▶ Assignment: Carry on the worked answer about the SO2Cl2 decomposition, starting right after its rearranged equation for t.

Question

The compound SO2Cl2 decomposes in a first-order reaction SO2Cl2(g) = SO2(g)+Cl2(g) that has a half-life of 1.47*10⁴ s at 600. K. If you begin with 1.3*10^-3 mol of pure SO2Cl2 in a 4.0-L flask, calculate at what time the amount of SO2Cl2 will be 1.6*10⁻⁴ mol.

Answer 1

The amount of SO2Cl2 will be 1.6*10⁻⁴ mol after 1.47*10⁴ seconds.

Step-by-step explanation:

To find the time at which the amount of SO2Cl2 will be 1.6*10⁻⁴ mol, we can use the first-order rate equation:

ln([SO2Cl2]t/[SO2Cl2]0) = -kt

We can rearrange this equation to solve for t:

t = (-1/k) * ln([SO2Cl2]t/[SO2Cl2]0)

▶ Records shown:
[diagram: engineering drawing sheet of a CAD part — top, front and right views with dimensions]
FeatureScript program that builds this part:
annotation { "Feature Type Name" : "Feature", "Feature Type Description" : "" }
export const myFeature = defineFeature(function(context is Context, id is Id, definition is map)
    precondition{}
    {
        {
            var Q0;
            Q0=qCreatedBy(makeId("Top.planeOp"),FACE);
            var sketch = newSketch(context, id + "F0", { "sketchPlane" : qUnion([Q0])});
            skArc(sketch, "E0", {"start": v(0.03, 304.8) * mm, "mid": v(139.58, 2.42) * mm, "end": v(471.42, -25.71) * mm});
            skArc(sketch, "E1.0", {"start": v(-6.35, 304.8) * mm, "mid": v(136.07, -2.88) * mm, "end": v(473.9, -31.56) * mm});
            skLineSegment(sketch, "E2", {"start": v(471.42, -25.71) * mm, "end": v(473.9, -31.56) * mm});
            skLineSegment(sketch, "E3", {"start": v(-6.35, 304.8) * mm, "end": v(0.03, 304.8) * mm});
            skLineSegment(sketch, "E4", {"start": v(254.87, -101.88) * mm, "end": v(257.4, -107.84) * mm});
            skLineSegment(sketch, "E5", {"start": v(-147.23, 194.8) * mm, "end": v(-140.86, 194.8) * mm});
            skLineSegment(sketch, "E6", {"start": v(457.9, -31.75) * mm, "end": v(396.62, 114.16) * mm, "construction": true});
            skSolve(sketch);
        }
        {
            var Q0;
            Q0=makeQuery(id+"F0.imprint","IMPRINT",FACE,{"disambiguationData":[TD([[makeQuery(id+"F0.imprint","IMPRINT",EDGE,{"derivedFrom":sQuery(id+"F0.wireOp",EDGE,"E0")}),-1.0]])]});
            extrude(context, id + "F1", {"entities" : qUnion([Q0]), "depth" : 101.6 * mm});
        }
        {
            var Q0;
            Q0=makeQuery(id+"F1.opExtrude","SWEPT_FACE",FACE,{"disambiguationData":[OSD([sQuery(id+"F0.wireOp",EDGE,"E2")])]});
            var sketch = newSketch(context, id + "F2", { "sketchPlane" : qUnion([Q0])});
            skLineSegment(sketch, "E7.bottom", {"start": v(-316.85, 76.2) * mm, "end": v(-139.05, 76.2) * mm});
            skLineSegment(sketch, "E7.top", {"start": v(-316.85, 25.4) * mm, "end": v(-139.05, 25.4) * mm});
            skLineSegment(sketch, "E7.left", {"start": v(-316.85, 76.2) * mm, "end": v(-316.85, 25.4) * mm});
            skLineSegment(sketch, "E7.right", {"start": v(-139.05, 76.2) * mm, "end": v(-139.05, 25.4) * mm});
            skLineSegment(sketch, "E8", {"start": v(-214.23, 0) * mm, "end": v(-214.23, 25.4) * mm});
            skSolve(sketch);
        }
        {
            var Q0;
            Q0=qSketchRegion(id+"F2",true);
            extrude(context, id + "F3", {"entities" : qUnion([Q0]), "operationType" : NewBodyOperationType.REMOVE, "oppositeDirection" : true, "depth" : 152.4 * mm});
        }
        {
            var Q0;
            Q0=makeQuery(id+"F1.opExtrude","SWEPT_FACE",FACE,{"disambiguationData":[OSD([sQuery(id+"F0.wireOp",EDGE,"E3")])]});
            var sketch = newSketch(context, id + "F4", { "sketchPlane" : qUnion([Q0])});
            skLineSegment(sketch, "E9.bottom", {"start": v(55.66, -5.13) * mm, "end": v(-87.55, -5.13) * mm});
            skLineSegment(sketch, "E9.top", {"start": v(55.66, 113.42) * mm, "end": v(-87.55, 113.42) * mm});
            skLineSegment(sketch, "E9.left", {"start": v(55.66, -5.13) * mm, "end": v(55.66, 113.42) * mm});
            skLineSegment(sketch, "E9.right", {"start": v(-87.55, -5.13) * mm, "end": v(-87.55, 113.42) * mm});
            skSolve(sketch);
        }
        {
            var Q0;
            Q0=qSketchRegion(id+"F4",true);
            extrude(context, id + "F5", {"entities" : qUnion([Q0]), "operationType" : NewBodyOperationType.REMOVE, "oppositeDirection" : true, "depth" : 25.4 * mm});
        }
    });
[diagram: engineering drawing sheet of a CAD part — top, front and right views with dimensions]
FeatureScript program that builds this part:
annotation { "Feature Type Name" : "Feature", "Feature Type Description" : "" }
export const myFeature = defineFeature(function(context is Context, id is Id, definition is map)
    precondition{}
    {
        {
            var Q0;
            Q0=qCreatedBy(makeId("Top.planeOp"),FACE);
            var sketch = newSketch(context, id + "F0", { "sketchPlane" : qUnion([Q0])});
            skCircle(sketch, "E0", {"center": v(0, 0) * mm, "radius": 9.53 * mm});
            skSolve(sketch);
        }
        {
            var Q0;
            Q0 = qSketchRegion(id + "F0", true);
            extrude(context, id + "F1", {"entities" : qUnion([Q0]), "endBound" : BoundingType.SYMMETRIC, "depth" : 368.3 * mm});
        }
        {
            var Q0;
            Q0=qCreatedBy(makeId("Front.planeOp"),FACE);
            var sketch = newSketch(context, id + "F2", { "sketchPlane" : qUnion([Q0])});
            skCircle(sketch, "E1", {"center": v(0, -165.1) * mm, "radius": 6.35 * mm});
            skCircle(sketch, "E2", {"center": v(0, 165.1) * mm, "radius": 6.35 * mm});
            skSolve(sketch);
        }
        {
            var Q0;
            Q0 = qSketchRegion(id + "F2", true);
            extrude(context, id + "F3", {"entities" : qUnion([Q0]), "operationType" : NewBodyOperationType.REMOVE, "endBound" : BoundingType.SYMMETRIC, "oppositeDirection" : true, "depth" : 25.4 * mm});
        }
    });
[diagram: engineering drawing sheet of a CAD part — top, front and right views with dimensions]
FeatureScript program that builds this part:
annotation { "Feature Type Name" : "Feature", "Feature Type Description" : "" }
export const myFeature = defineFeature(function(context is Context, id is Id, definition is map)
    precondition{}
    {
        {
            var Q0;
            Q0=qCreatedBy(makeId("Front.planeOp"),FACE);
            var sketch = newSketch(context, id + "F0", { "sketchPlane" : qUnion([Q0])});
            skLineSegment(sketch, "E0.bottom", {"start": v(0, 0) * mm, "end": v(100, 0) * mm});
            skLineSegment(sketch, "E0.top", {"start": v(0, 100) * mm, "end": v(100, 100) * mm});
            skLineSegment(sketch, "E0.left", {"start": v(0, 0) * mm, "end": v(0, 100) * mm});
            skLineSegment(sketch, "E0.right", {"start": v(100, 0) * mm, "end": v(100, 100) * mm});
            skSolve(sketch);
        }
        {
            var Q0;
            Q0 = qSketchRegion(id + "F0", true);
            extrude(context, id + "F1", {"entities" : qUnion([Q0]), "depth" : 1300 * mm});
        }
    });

▶ Task answer:
Given that the half-life is 1.47*10⁴ s and the initial concentration is 1.3*10^-3 mol, we can substitute these values into the equation:

t = (-1/0.693) * ln(1.6*10⁻⁴/1.3*10^-3) = 1.47*10⁴ s

Therefore, the amount of SO2Cl2 will be 1.6*10⁻⁴ mol after 1.47*10⁴ seconds.